A young male servant pulled out the chairs. We sat. The first course was carried in by four silent servers: a clear-broth fish soup, several lamb and chicken dishes swimming in bright sauces, platters of gingered beans, gingered rabbit liver, roasted sweet potato, and a pair of savory vegetable stews fortified with millet. How I wanted to display my offended dignity by spurning the food, but I was so very, very hungry, and it smelled so very, very good.

They set down the plates, and the woman spooned lamb in red sauce onto his plate for his approval. He tasted it and winced.

“Absolutely not.”

The chicken with an orange sauce.

“I can’t be expected to eat this.”

“I would be willing to try it,” I said in a low voice, but although the woman glanced at me, my husband ignored my words.

The lamb in gravy, the gingered rabbit liver, the beans, and the vegetable stews met with the same scorn.

“Is this all your kitchen can manage? It is not what we are accustomed to at the estate, but perhaps you’ve been so long away tending house here in the city that you’ve forgotten.”
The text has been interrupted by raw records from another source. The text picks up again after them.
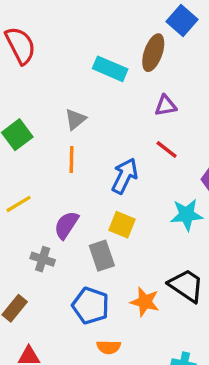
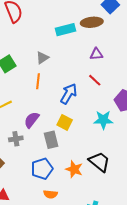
brown ellipse: (153, 53) -> (92, 22), turned 60
cyan rectangle: (110, 69) -> (66, 30), turned -42
gray cross: (43, 259) -> (16, 139), turned -32
blue pentagon: (91, 306) -> (42, 169), turned 30

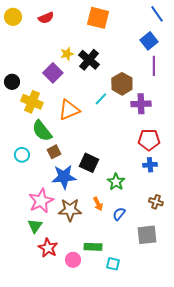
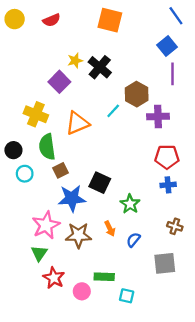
black circle: (12, 82) -> (13, 150), moved
green semicircle: (42, 131) -> (47, 147), turned 30

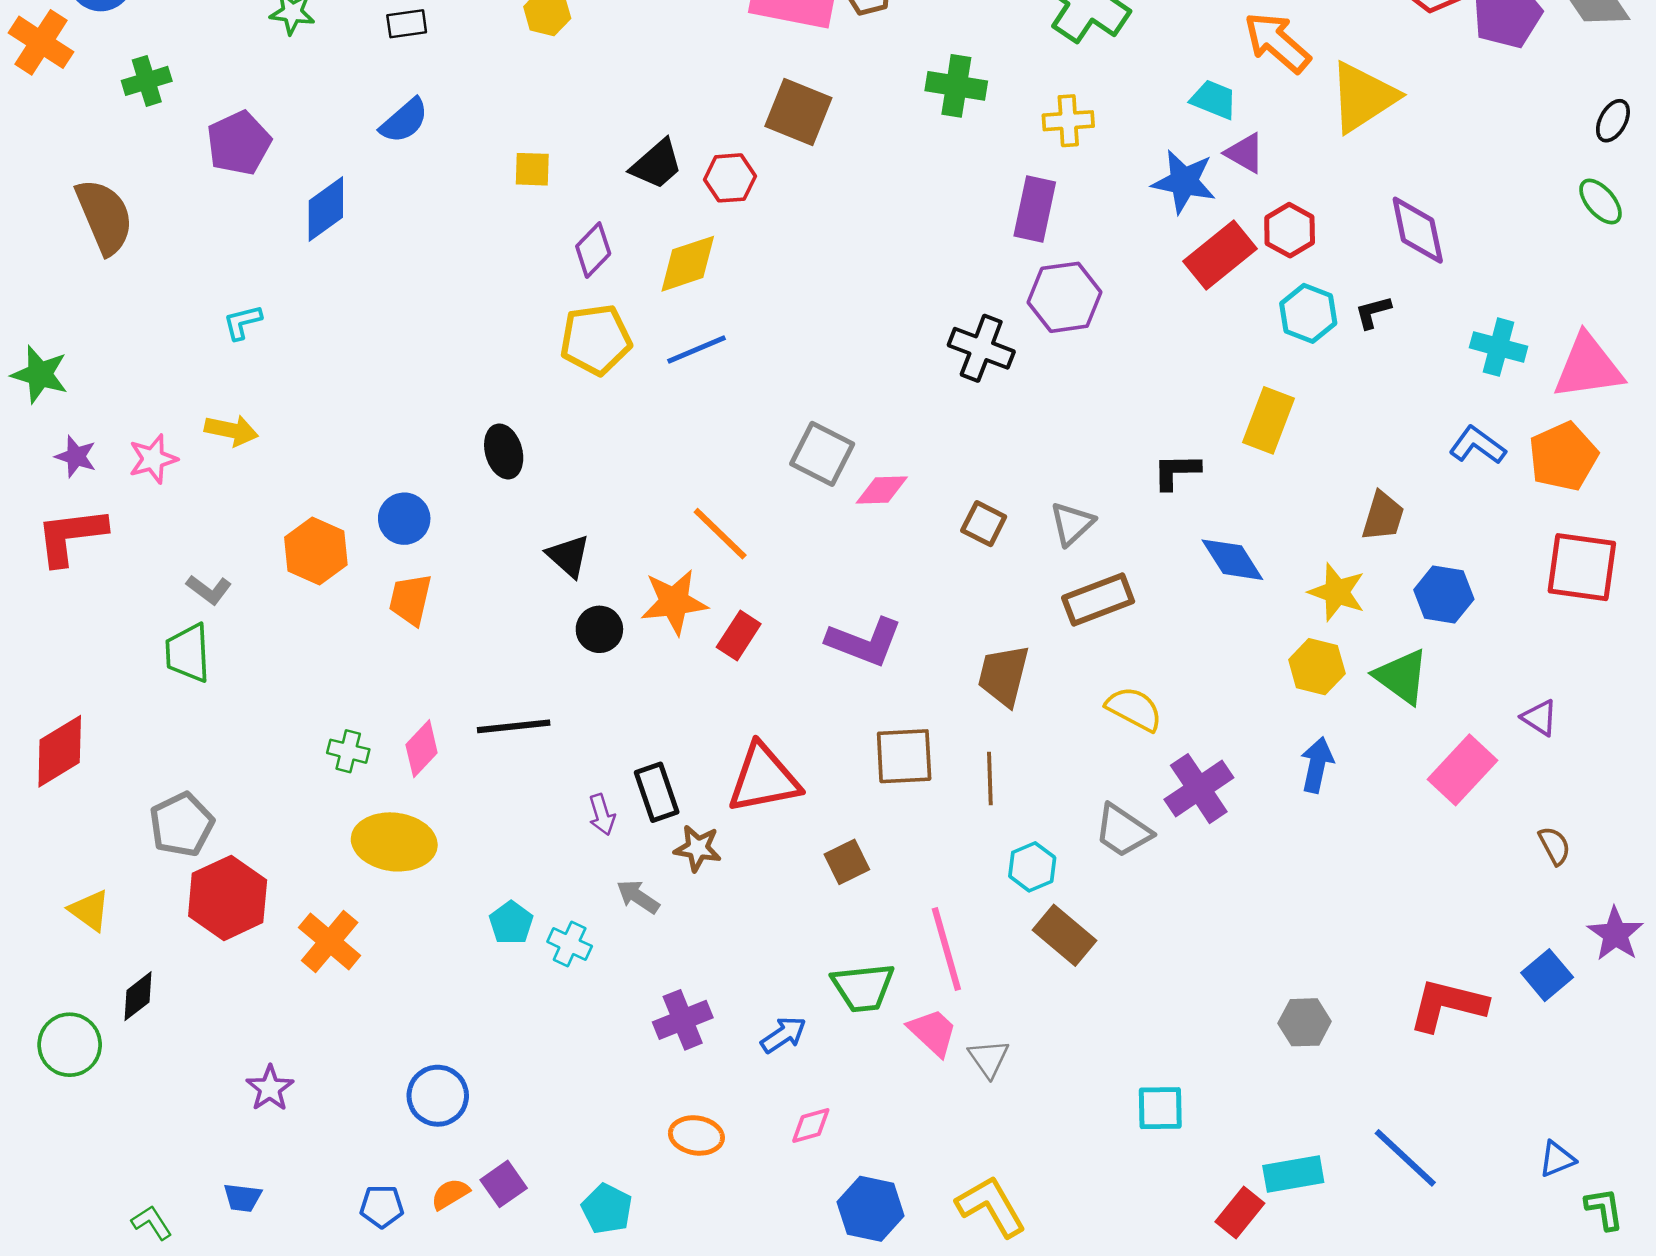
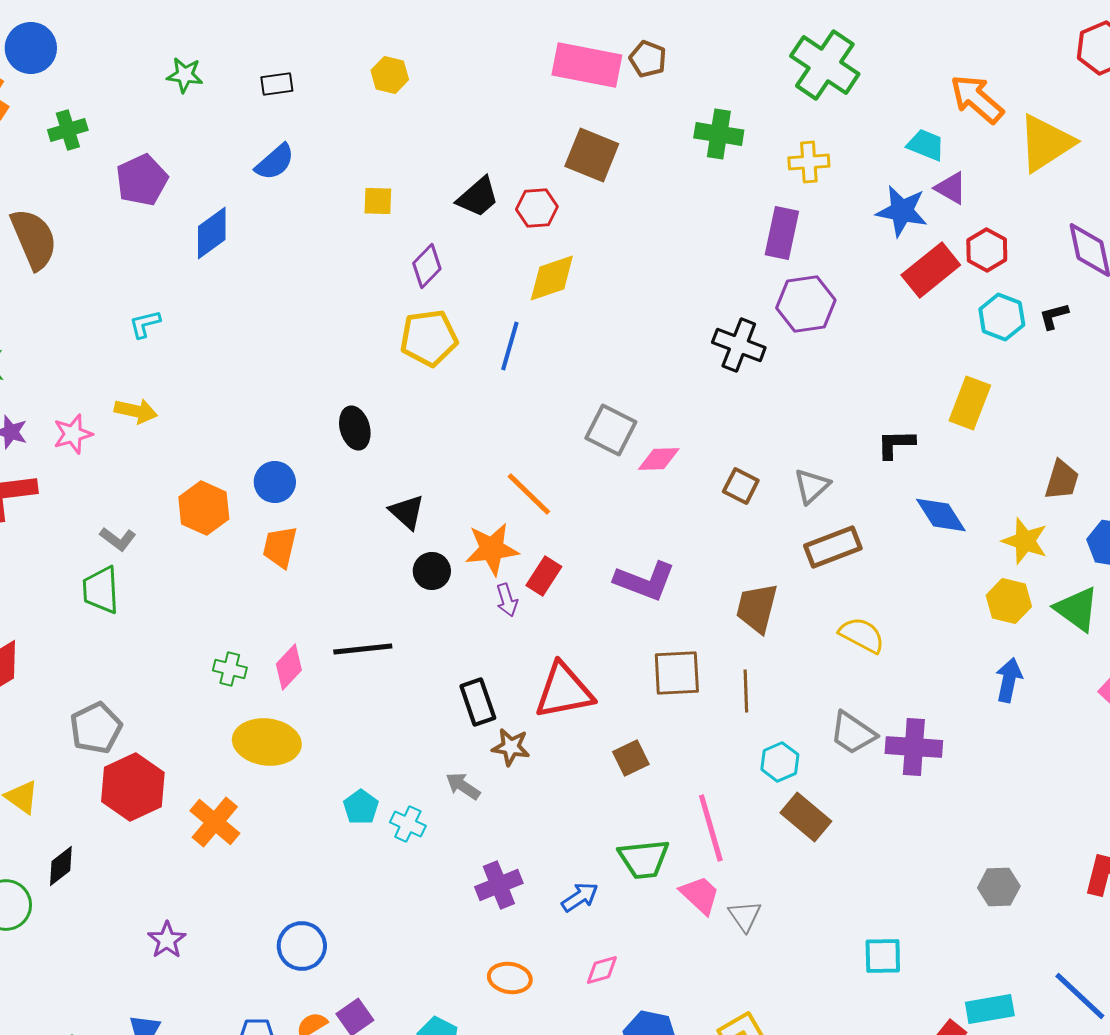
yellow diamond: (688, 264) -> (552, 278), moved
blue line: (696, 350) -> (510, 346), turned -51
purple cross: (1199, 789) -> (914, 747), moved, turned 38
purple arrow: (602, 815) -> (507, 600), moved

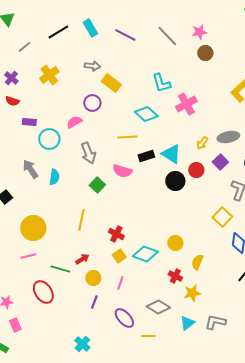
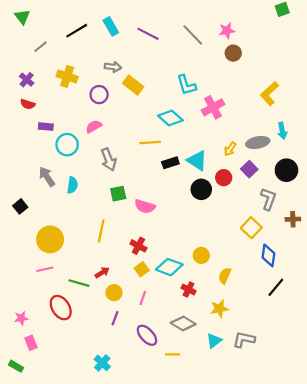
yellow cross: (49, 75) -> (67, 76), turned -36
purple circle: (92, 103) -> (99, 95), moved
pink semicircle: (122, 171) -> (145, 206), moved
green square: (97, 185) -> (118, 194), turned 35
red cross: (175, 276) -> (189, 289), moved

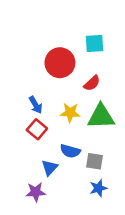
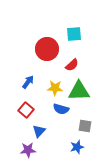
blue arrow: (36, 105) -> (28, 82), turned -112
red square: (37, 129) -> (26, 110), moved
blue semicircle: (70, 151) -> (61, 109), moved
gray square: (94, 161) -> (85, 126), moved

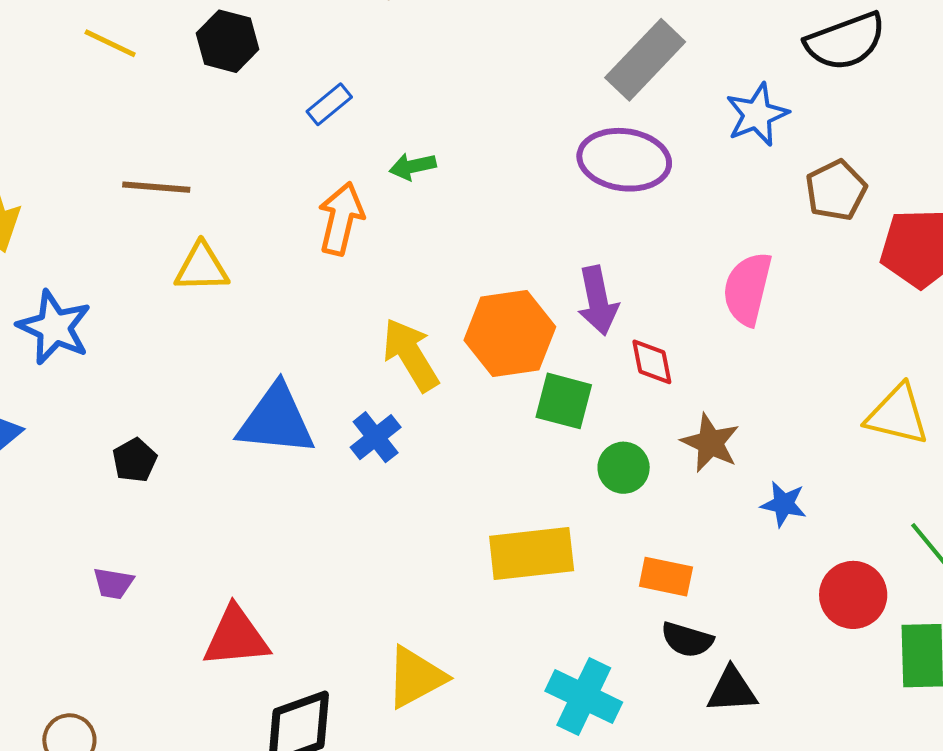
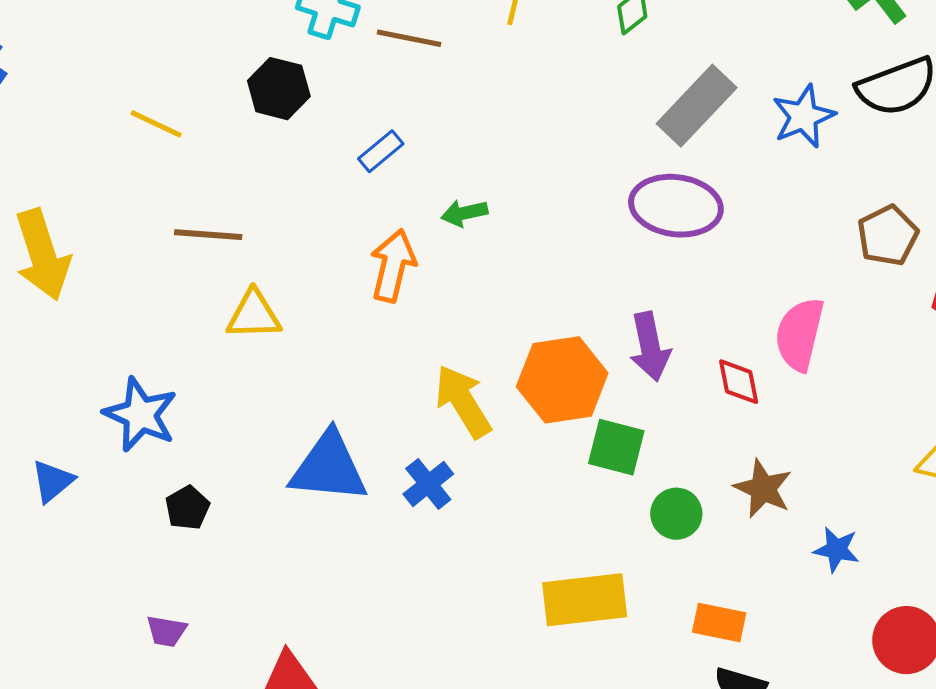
yellow line: (110, 43) -> (156, 124), moved
blue star: (757, 115) -> (804, 116), moved
blue star: (54, 327) -> (140, 415), moved
red diamond: (652, 362) -> (739, 382), moved

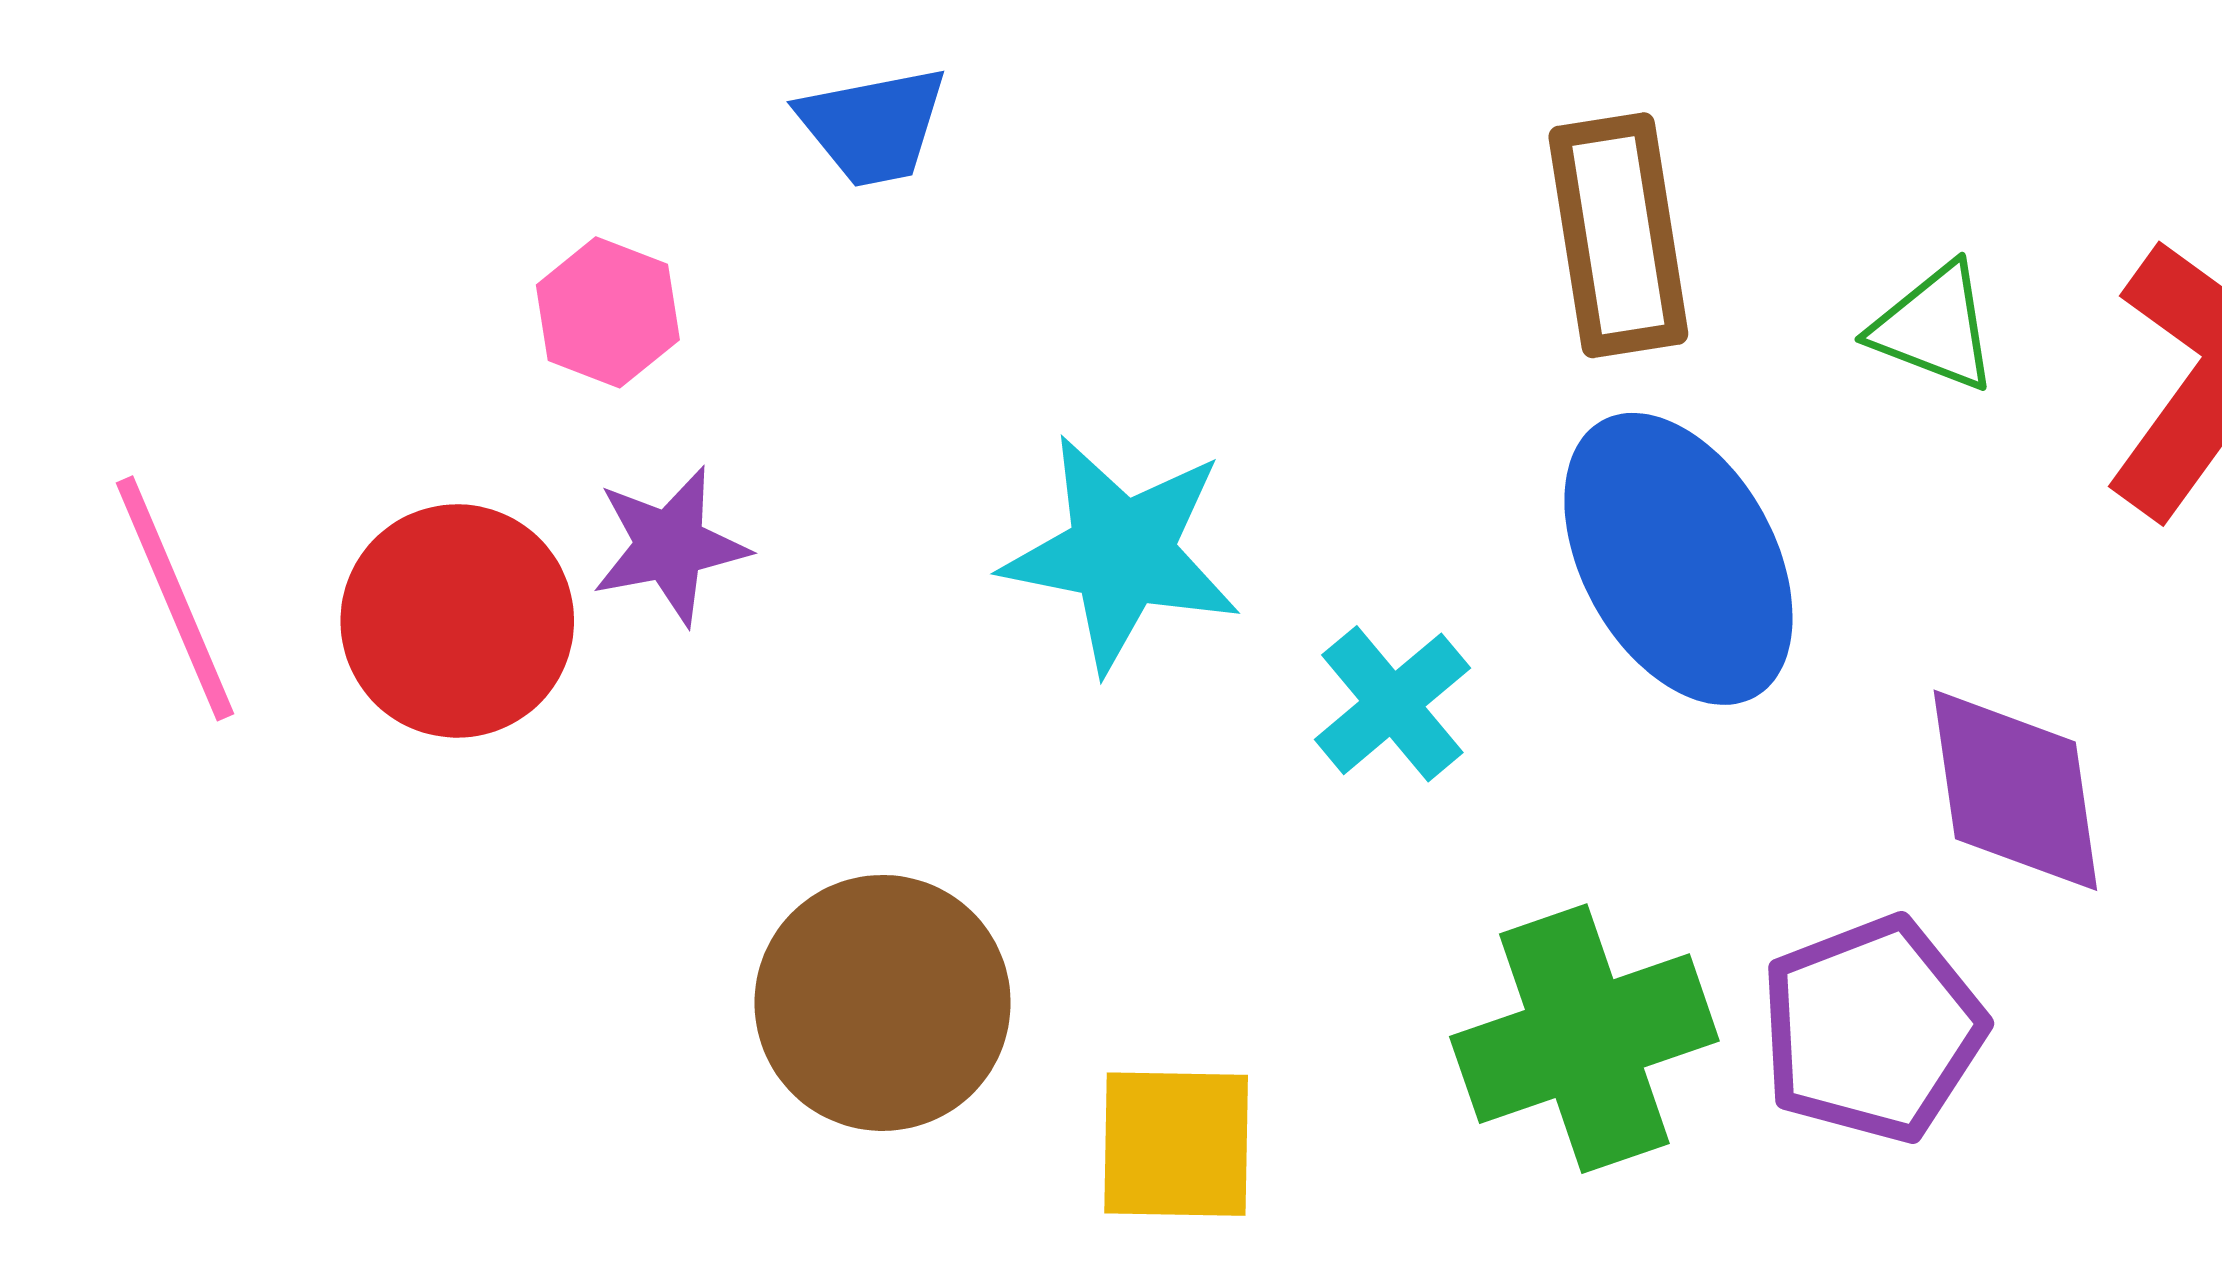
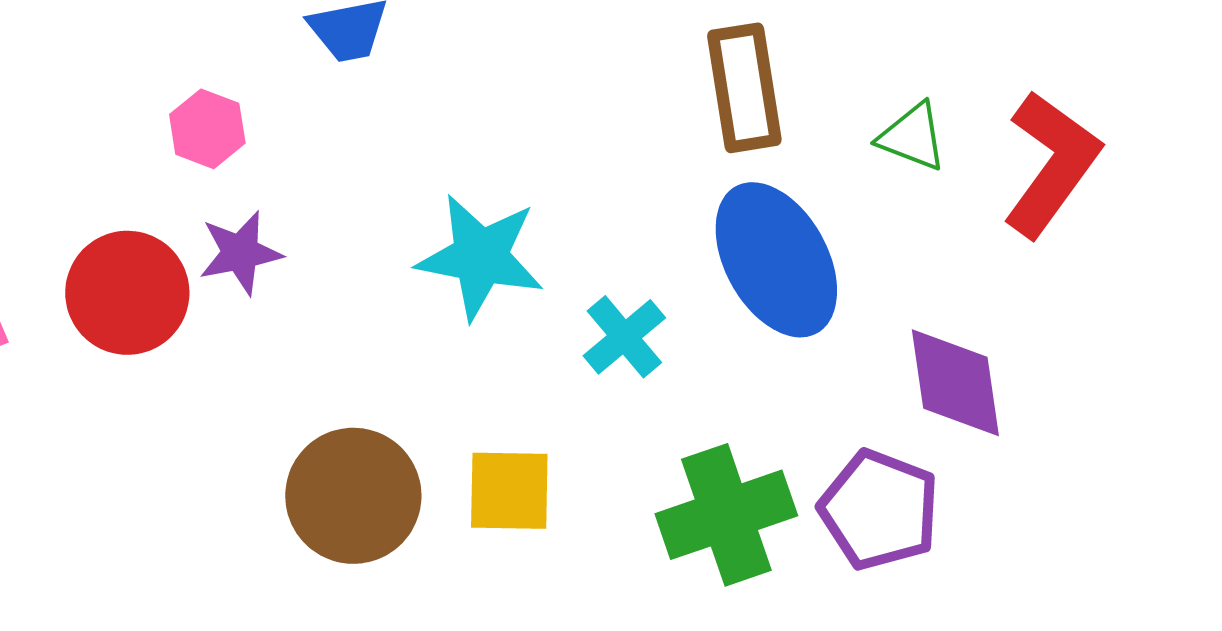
purple pentagon: (1872, 1029) -> (879, 510), turned -30
yellow square: (1176, 1144) -> (509, 491), moved

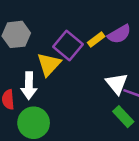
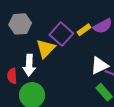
white triangle: (117, 83) -> (99, 66), turned 42

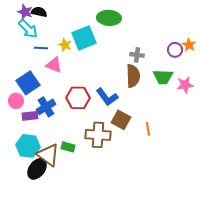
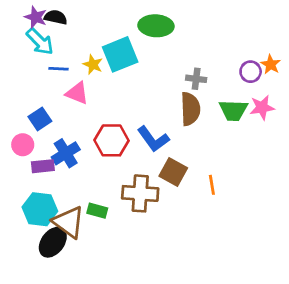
blue square: (28, 83) -> (40, 119), size x0.7
pink star: (185, 85) -> (262, 107), moved

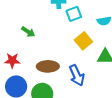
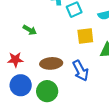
yellow square: (83, 41) -> (85, 36), turned 36

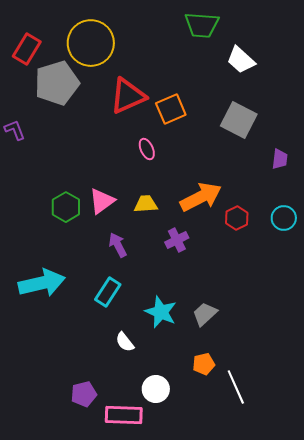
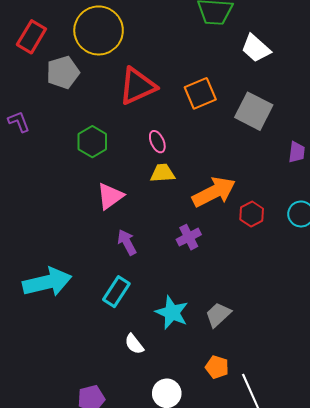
gray pentagon: (57, 83) -> (63, 72), size x0.7
orange square: (171, 109) -> (200, 93), moved
yellow trapezoid: (146, 204) -> (163, 173), moved
green hexagon: (66, 207) -> (92, 142), moved
orange pentagon: (204, 364) -> (217, 367), turned 30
I winced, trying to imagine what Aunt would say if she ever heard me speak so ungraciously. The servers carried away the offending dishes. I wanted to weep. I would have scraped the smears of sauce off his plate, just to get some flavor on my parched tongue. He considered the clear soup and the bland orange potatoes with disdain.

“These are so simple they can, one hopes, offend no discriminating appetite. Very well. Can I hope there might be a suitable wine, a vintage better than that sour mead? A cheese, perhaps, and sliced fruit?”

The woman’s expression was as emotionlessly correct as his was disdainful. “I will ask personally in the kitchens, Magister.”

She deserted the chamber.

“I have certain things I need,” said my husband.

“All that was requested is ready,” said the man in a tight voice.

“Is it?” my husband replied in a tone thoroughly insinuated with doubt. “I’m relieved to hear it, after this supper.”

The room lapsed into an awful silence. For the longest time he merely sat, looking out the frost-crackled windows into a dark courtyard. The heat rising from the floor warmed my feet and legs, but my shoulders were cold as I stared at the bright slices of potato and the cooling soup with its pure broth and moist, white fragments of fish floating among scraps of delicate cilantro. I thought I might really and truly start crying when my stomach rumbled.

“But after all,” said the man abruptly, as if his chain had finally snapped, “I’ll just go to the workshop and make sure.” He rose and left.

Without looking away from the window, my husband hooked the bell and rang it.

The young man who had maneuvered the chairs entered the chamber, quite flushed, and touched the fingers of his right hand to his heart. “Magister?”

His voice softened slightly. “Serve the soup and potatoes to the maestra, if you please.”

“Yes, Magister.” The attendant looked relieved.

So I supped on potatoes and on soup, which even lukewarm was spectacular, subtle and smooth and perfectly seasoned, although my husband did not deign to touch it. Afterward, the woman returned wearing a mulish expression and carrying a tray with six bottles, eight varieties of cheese, and fruit. He sampled the wines—pouring a few drops into the offering cup before each tasting—and the cheeses and rejected them all, while finally accepting a single apple, sliced at the table and shared between us, and one precious hothouse mango, prepared likewise.

Yet when he rose, thereby announcing that our supper was complete, I was still famished.

“If you’ll show me to the workshop,” he said to the woman.

“Of course, Magister.”

They left the dining chamber as if they had forgotten I existed. I sat there too tired to rage, and just as I had begun to contemplate actually stealing the bits of food placed as an offering on the platter next to the stone, the girl appeared to save me from an act so disrespectful I was ashamed even to have thought of it. She escorted me through my parlor and into the sleeping chamber, where she helped me out of my celadon supper dress and into my nightdress.

“Maestra,” she said at last, an utterance that offered neither question nor answer except to remind me bitterly that I was now a married woman, with all that implied.

She left me sitting on the edge of the bed with a bowl of light to keep me company. Heat drifted up from the floorboards. My toes were warm, and my heart was cold. In all the years I remembered well, I had never gone to sleep without Bee beside me to whisper to before slumber overtook us. Now I was alone.